In the private sector, Zhou said, data collection, particularly primary data, was costly. “Economic instability affects the ability of the private sector to collect data, and, in any event, there are few private research firms in Zimbabwe to collect and maintain updated databases.”
Economist Prosper Chitambara told Africa in Fact that data was critical if government was going to create effective policies, arguing the extent to which credible and timely data was available to government determined the effectiveness of government policies.
“For example, there is a need for more data collection on the informal economy because Zimbabwe’s economy is now largely informal,” Chitambara said, “and a lot of activities are now underground.”
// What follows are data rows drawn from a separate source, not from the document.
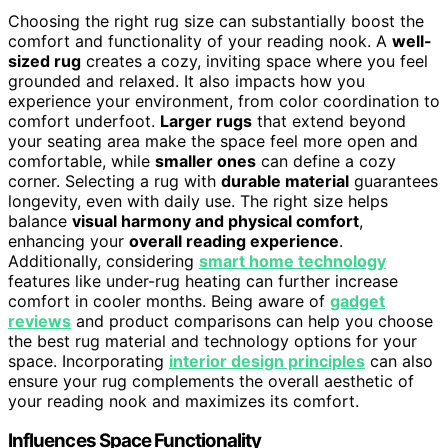
Choosing the right rug size can substantially boost the
comfort and functionality of your reading nook. A
well-
sized rug
creates a cozy, inviting space where you feel
grounded and relaxed. It also impacts how you
experience your environment, from color coordination to
comfort underfoot.
Larger rugs
that extend beyond
your seating area make the space feel more open and
comfortable, while
smaller ones
can define a cozy
corner. Selecting a rug with
durable material
guarantees
longevity, even with daily use. The right size helps
balance
visual harmony and physical comfort
,
enhancing your
overall reading experience
.
Additionally, considering
smart home technology
features like under-rug heating can further increase
comfort in cooler months. Being aware of
gadget
reviews
and product comparisons can help you choose
the best rug material and technology options for your
space. Incorporating
interior design principles
can also
ensure your rug complements the overall aesthetic of
your reading nook and maximizes its comfort.
Influences Space Functionality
Zimbabwe’s informal sector employs 85% of the workforce and contributes about 40% to the country’s GDP. The contraction in the Zimbabwe economy has forced government to introduce presumptive taxes on the informal sector, in a bid to capture revenue from this growing economic sector. But the implementation of presumptive taxes has induced changes in behaviour among those in the informal sector in their attempts to evade these taxes, resulting in economic inefficiency.
“We need to have a clearer understanding of the informal economy and its dynamics,” Chitambara said. “If government is to come up with relevant policies to address issues of the informal economy, then it must have data to inform its response to, for example, the high levels of informality.”
But informal economies, defined as economic activity not included in a nation’s data on gross domestic product, and not subject to formal contracts, licensing, and taxation, are difficult to measure.
In March this year, officially marking the 50-day countdown to Zimbabwe’s 2022 national census scheduled to be held in April, President Mnangagwa said the government recognised the importance of data gathering and was ready to address gaps in services and facilities that the census would reveal.
“Zimbabwe’s economic growth and development requires full and optimal utilisation of the existing labour force,” Mnangagwa said. “Through the upcoming census, ZimStat will provide relevant, accurate and reliable statistics on the size, composition and skills of our labour force.”
But ZIMCODD believes the government’s attitude to data collection is inconsistent. “Census surveys are taken lightly because enumerators are not well paid and there is inadequate monitoring,” Zhou said. “There is also poor record-keeping, in the mining sector, for example, culminating in double allocations which the cadastre system was introduced to rectify.”
Both Zhou and Chitambara agreed that open data systems were critical in enhancing transparency and accountability – and in furthering good governance overall. Both noted that several countries in the region, including South Africa, had migrated to open data systems as a way of strengthening transparency and accountability.
Chitambara said that as long as data was unavailable it was difficult to hold government to account. Zhou, meanwhile, added that open data systems made public expenditure tracking easy and promoted the optimum efficiency of the public sector through inter-operability between public institutions.
“Generally, public sector systems lag behind in their response time,” she said. “But with open data, they could track and predict changes in real-time and respond accordingly to the changes happening. It would allow the public sector to streamline its processes and services; it would [also] be possible to pinpoint areas of improvement and enhance productivity in a measurable way.”
As Cross reiterated: “Without good data it is impossible to manage an institution as complex as government and all its associated agencies.”
Barnabas Thondhlana has worked for Dow Jones and Bloomberg newswires as their Zimbabwe correspondent. He is the publisher of three community newspapers and a national daily, and a media trainer in investigative journalism. He has been instrumental in the formation of several independent newspapers, including the Zimbabwe Independent, The Daily News, The Daily News on Sunday, Newsday and The Observer.